### KUTIPAN BACAAN
━━━━━━

Liturgical Calendar

WEJANGAN PAUS FRANSISKUS DALAM AUDIENSI UMUM 13 April 2022 : TENTANG PEKAN SUCI

Saudara-saudari terkasih, selamat pagi!

 

Kita berada di pertengahan Pekan Suci, yang berlangsung dari Hari Minggu Palma hingga Hari Minggu Paskah. Kedua hari Minggu ini berciri khas pesta yang berlangsung di sekitar Yesus. Tetapi keduanya adalah dua pesta yang berbeda.

 

Hari Minggu lalu, kita melihat Kristus dengan meriah memasuki Yerusalem, bagaikan sebuah pesta, disambut sebagai Mesias : pakaian (bdk. Luk 19:36) dan potongan ranting-ranting dari pohon-pohon (bdk. Mat 21:8) dihamparkan di hadapan-Nya. Orang banyak yang sangat besar jumlahnya yang bergembira dengan suara nyaring memberkati "Raja yang datang", dan berseru "Damai sejahtera di surga dan kemuliaan di tempat yang mahatinggi!" (Luk 19:38). Orang-orang di sana merayakannya karena mereka melihat masuknya Yesus sebagai kedatangan sang raja baru, yang akan membawa kedamaian dan kemuliaan. Itulah kedamaian yang sedang ditunggu-tunggu oleh orang-orang itu : kedamaian yang jaya, buah campur tangan rajawi, buah seorang mesias yang berkuasa yang akan membebaskan Yerusalem dari pendudukan Romawi. Yang lain mungkin memimpikan pembentukan kembali kedamaian sosial dan melihat Yesus sebagai raja yang ideal, yang akan memberi makan orang banyak dengan roti, sebagaimana yang telah Ia lakukan, dan akan melakukan mukjizat-mukjizat besar, sehingga membawa lebih banyak keadilan ke dunia.

 

Tetapi Yesus tidak pernah membicarakan hal ini. Ia memiliki Paskah yang berbeda di hadapan-Nya, bukan Paskah kemenangan. Satu-satunya hal yang Ia khawatirkan dalam persiapan-Nya memasuki Yerusalem adalah mengendarai "keledai muda yang tertambat yang belum pernah ditunggangi orang" (ayat 30). Beginilah cara Kristus membawa damai sejahtera ke dalam dunia : melalui kelemahlembutan, yang dilambangkan dengan keledai muda yang tertambat, yang belum pernah ditunggangi orang. Tak seorang pun, karena cara Allah melakukan sesuatu berbeda dengan dunia. Memang, tepat sebelum Paskah, Yesus menjelaskan kepada para murid-Nya, “Damai sejahtera Kutinggalkan bagimu. Damai sejahtera-Ku Kuberikan kepadamu, dan apa yang Kuberikan tidak seperti yang diberikan oleh dunia kepadamu” (Yoh 14:27). Itulah dua pendekatan yang berbeda : cara dunia memberi kita damai sejahtera, dan cara Allah memberi kita damai sejahtera. Keduanya berbeda.

━━━━━━

### TUGAS ANDA A
Menurut kutipan bacaan tentang Pekan Suci, Pekan Suci berlangsung dari hari apa sampai hari apa?
### TUGAS ANDA B
Sebutkan semua rujukan Kitab Suci dalam kutipan bacaan tentang Pekan Suci yang mencantumkan nama kitabnya.

━━━━━━

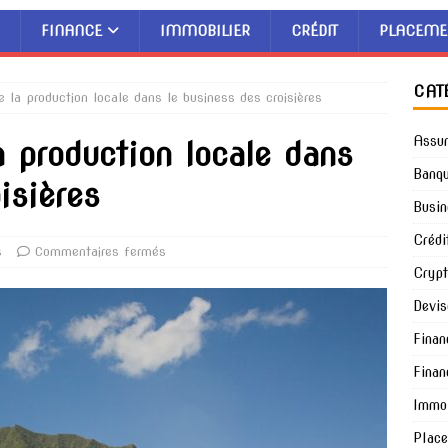
FINANCE
IMMOBILIER
CRÉDIT
PLACEME
CAT
 la production locale dans le business des croisières
Assu
a production locale dans
Banq
isières
Busin
Crédi
s
Commentaires fermés
Cryp
Devis
Finan
Finan
Immob
Plac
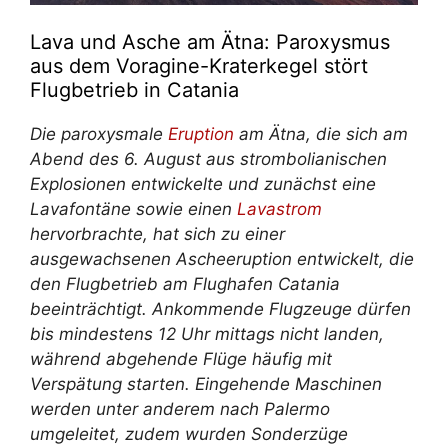
Lava und Asche am Ätna: Paroxysmus
aus dem Voragine-Kraterkegel stört
Flugbetrieb in Catania
Die paroxysmale
Eruption
am Ätna, die sich am
Abend des 6. August aus strombolianischen
Explosionen entwickelte und zunächst eine
Lavafontäne sowie einen
Lavastrom
hervorbrachte, hat sich zu einer
ausgewachsenen Ascheeruption entwickelt, die
den Flugbetrieb am Flughafen Catania
beeinträchtigt. Ankommende Flugzeuge dürfen
bis mindestens 12 Uhr mittags nicht landen,
während abgehende Flüge häufig mit
Verspätung starten. Eingehende Maschinen
werden unter anderem nach Palermo
umgeleitet, zudem wurden Sonderzüge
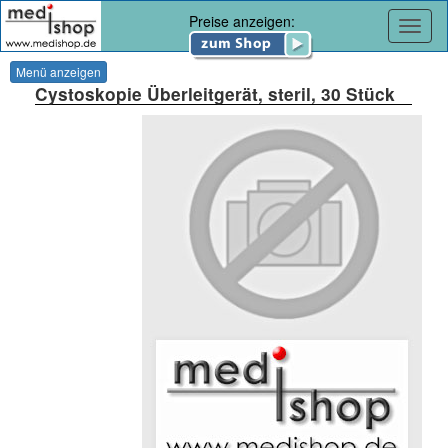
Preise anzeigen:
Navig
Menü anzeigen
Cystoskopie Überleitgerät, steril, 30 Stück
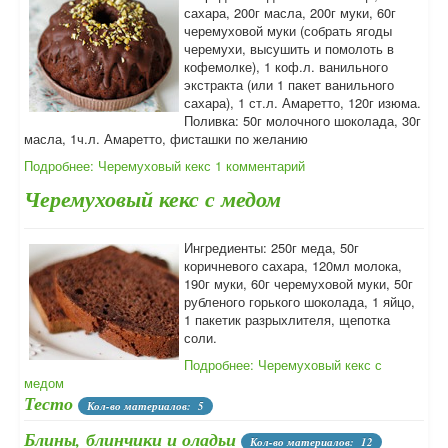
сахара, 200г масла, 200г муки, 60г
черемуховой муки (собрать ягоды
черемухи, высушить и помолоть в
кофемолке), 1 коф.л. ванильного
экстракта (или 1 пакет ванильного
сахара), 1 ст.л. Амаретто, 120г изюма.
Поливка: 50г молочного шоколада, 30г
масла, 1ч.л. Амаретто, фисташки по желанию
Подробнее: Черемуховый кекс
1 комментарий
Черемуховый кекс с медом
Ингредиенты: 250г меда, 50г
коричневого сахара, 120мл молока,
190г муки, 60г черемуховой муки, 50г
рубленого горького шоколада, 1 яйцо,
1 пакетик разрыхлителя, щепотка
соли.
Подробнее: Черемуховый кекс с
медом
Тесто
Кол-во материалов: 5
Блины, блинчики и оладьи
Кол-во материалов: 12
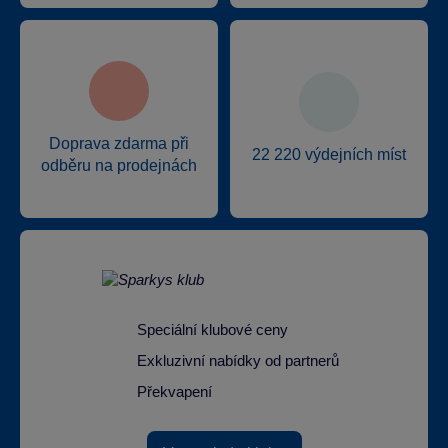
Doprava zdarma při
22 220 výdejních míst
odběru na prodejnách
Speciální klubové ceny
Exkluzivní nabídky od partnerů
Překvapení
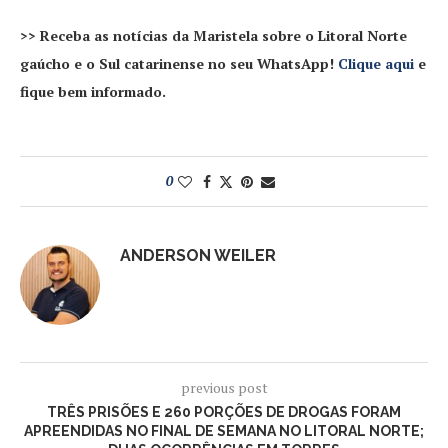
>> Receba as notícias da Maristela sobre o Litoral Norte
gaúcho e o Sul catarinense no seu WhatsApp!
Clique aqui
e
fique bem informado.
0
ANDERSON WEILER
previous post
TRÊS PRISÕES E 260 PORÇÕES DE DROGAS FORAM
APREENDIDAS NO FINAL DE SEMANA NO LITORAL NORTE;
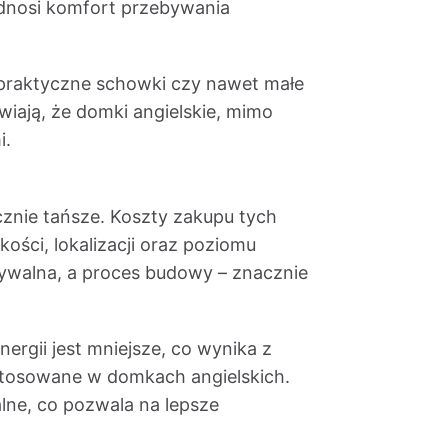
odnosi komfort przebywania
praktyczne schowki czy nawet małe
iają, że domki angielskie, mimo
i.
nie tańsze. Koszty zakupu tych
kości, lokalizacji oraz poziomu
dywalna, a proces budowy – znacznie
ergii jest mniejsze, co wynika z
 stosowane w domkach angielskich.
lne, co pozwala na lepsze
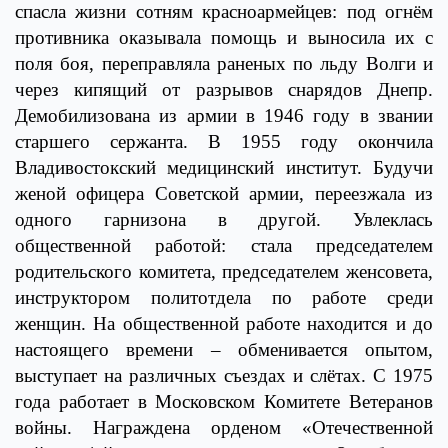
спасла жизни сотням красноармейцев: под огнём
противника оказывала помощь и выносила их с
поля боя, переправляла раненых по льду Волги и
через кипящий от разрывов снарядов Днепр.
Демобилизована из армии в 1946 году в звании
старшего сержанта. В 1955 году окончила
Владивостокский медицинский институт. Будучи
женой офицера Советской армии, переезжала из
одного гарнизона в другой. Увлеклась
общественной работой: стала председателем
родительского комитета, председателем женсовета,
инструктором политотдела по работе среди
женщин. На общественной работе находится и до
настоящего времени – обменивается опытом,
выступает на различных съездах и слётах. С 1975
года работает в Московском Комитете Ветеранов
войны. Награждена орденом «Отечественной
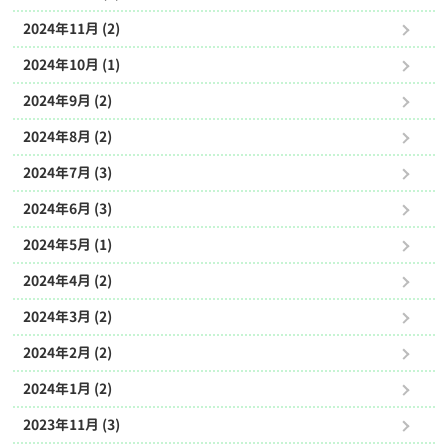
2024年11月 (2)
2024年10月 (1)
2024年9月 (2)
2024年8月 (2)
2024年7月 (3)
2024年6月 (3)
2024年5月 (1)
2024年4月 (2)
2024年3月 (2)
2024年2月 (2)
2024年1月 (2)
2023年11月 (3)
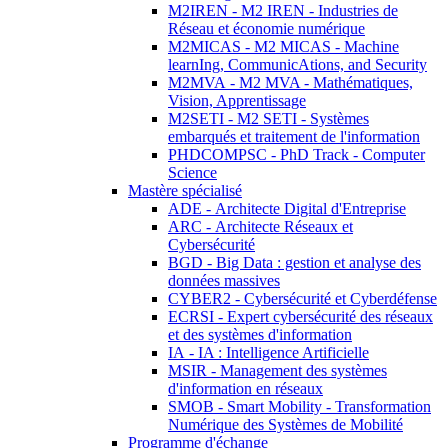
M2IREN - M2 IREN - Industries de
Réseau et économie numérique
M2MICAS - M2 MICAS - Machine
learnIng, CommunicAtions, and Security
M2MVA - M2 MVA - Mathématiques,
Vision, Apprentissage
M2SETI - M2 SETI - Systèmes
embarqués et traitement de l'information
PHDCOMPSC - PhD Track - Computer
Science
Mastère spécialisé
ADE - Architecte Digital d'Entreprise
ARC - Architecte Réseaux et
Cybersécurité
BGD - Big Data : gestion et analyse des
données massives
CYBER2 - Cybersécurité et Cyberdéfense
ECRSI - Expert cybersécurité des réseaux
et des systèmes d'information
IA - IA : Intelligence Artificielle
MSIR - Management des systèmes
d'information en réseaux
SMOB - Smart Mobility - Transformation
Numérique des Systèmes de Mobilité
Programme d'échange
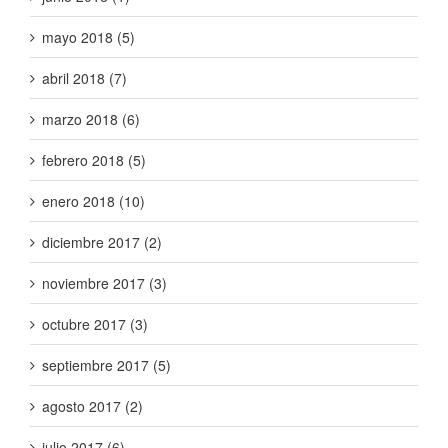
mayo 2018 (5)
abril 2018 (7)
marzo 2018 (6)
febrero 2018 (5)
enero 2018 (10)
diciembre 2017 (2)
noviembre 2017 (3)
octubre 2017 (3)
septiembre 2017 (5)
agosto 2017 (2)
julio 2017 (6)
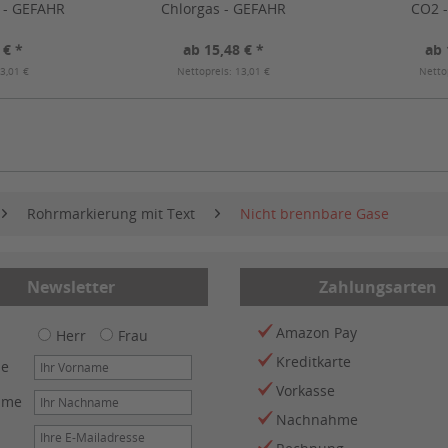
f - GEFAHR
Chlorgas - GEFAHR
CO2 
 € *
ab 15,48 € *
ab 
3,01 €
Nettopreis: 13,01 €
Netto
Rohrmarkierung mit Text
Nicht brennbare Gase
Newsletter
Zahlungsarten
Amazon Pay
Herr
Frau
Kreditkarte
me
Vorkasse
ame
Nachnahme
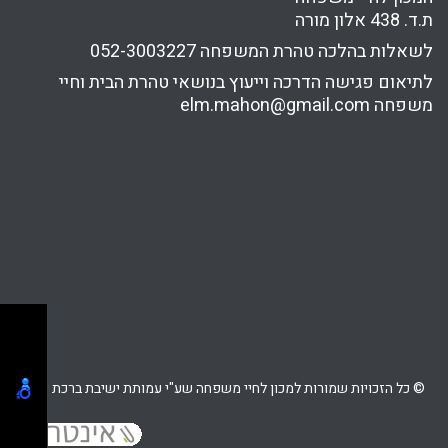
ת.ד. 438 אלון מורה
לשאלות בהלכה טהרת המשפחה
052-3003227
לתיאום פגישה הדרכה וייעוץ בנושאי טהרת הבית וחיי
משפחה
elm.mahon@gmail.com
© כל הזכויות שמורות למכון לחיי משפחה שע"י עמותת ישיבת ברכת יוסף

━━━━━━

### JAWABAN ANDA A
Pekan Suci berlangsung dari Hari Minggu Palma hingga Hari Minggu Paskah.

### JAWABAN ANDA B
Luk 19:36, Mat 21:8, Luk 19:38, Yoh 14:27